In the computer hacking scene of the 1980s, demon dialing was a technique by which a computer was used to repeatedly dial a number (usually to a crowded modem pool) in an attempt to gain access immediately after another user had hung up. The expansion of accessible internet service provider connectivity since that time has rendered the practice more or less obsolete.

A similar technique was sometimes used to get the first call for prizes in radio "call-in" shows, thus leading to the adoption of random "fifth caller," "seventeenth caller" etc. by radio stations to circumvent this practice.

The term "demon dialing" derives from the Demon Dialer product from Zoom Telephonics, Inc., a telephone device produced in the 1980s which repeatedly dialed busy telephone numbers under control of an extension phone. The emergence of affordable consumer telephony devices with advanced features such as last number redial and preprogrammed numbers paralleled phone industry deregulation and the Breakup of the Bell System in the early 1980s. While Speed dial technology had been invented nearly a decade earlier by Bell Labs, it did not become a consumer product until deregulation. Previously, connecting non-AT&T handsets was generally prohibited and most phones were leased devices (similar to residential broadband routers). By putting its functionally in a line-connected appliance rather than a handset, the Demon Dialer device could be configured to provide speed dialing to all extensions within a residence through touch tone control.

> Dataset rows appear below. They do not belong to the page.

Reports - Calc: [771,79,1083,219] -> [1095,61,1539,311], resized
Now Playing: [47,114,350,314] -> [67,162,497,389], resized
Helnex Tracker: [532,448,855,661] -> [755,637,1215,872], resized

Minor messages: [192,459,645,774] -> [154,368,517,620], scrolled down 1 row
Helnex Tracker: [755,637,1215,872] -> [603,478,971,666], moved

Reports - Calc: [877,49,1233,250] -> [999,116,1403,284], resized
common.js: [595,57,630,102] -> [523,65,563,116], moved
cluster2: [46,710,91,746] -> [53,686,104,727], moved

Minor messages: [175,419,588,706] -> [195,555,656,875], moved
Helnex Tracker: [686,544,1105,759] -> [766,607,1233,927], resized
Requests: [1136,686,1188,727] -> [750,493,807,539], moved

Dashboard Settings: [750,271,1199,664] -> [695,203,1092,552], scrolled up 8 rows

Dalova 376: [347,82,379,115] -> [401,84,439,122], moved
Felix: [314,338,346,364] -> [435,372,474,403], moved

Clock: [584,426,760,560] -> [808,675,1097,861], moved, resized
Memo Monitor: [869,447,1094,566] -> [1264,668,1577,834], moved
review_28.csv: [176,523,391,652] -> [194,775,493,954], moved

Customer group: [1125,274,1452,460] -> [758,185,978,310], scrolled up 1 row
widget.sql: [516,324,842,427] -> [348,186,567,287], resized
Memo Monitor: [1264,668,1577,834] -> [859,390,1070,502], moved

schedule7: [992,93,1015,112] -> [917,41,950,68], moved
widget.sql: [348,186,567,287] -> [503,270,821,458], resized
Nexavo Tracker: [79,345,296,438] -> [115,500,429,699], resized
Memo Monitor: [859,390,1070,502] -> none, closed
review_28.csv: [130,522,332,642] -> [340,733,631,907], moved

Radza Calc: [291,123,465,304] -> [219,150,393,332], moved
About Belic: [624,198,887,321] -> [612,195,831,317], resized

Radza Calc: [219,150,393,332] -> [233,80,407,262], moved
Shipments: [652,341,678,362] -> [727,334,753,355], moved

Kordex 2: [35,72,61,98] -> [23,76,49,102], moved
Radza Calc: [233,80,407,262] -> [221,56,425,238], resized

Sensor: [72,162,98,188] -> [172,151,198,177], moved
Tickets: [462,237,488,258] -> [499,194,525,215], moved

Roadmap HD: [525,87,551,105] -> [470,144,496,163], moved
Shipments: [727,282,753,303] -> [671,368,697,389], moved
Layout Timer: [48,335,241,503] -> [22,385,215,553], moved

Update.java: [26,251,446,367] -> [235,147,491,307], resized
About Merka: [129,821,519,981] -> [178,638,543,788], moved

Demon dialing was popularized by the movie WarGames, where the main character demonstrates this technique with a computer program. After giving the program an area code and 3 digit prefix, the program then serially dialed every phone number in that prefix in order, recording which phone numbers were answered by a computer modem. Soon after, most likely because it was popularized by the movie, serial dialing was outlawed. Hackers got around this by simply randomizing the order the program dialed all the numbers. Later the terms "demon dialing" and "war dialing" became synonymous.

==Similar technologies==
Automatic redial is similar, but for modems, and included in most telecommunications programs that use modems, including all variants of dial-up networking included in the Windows operating system.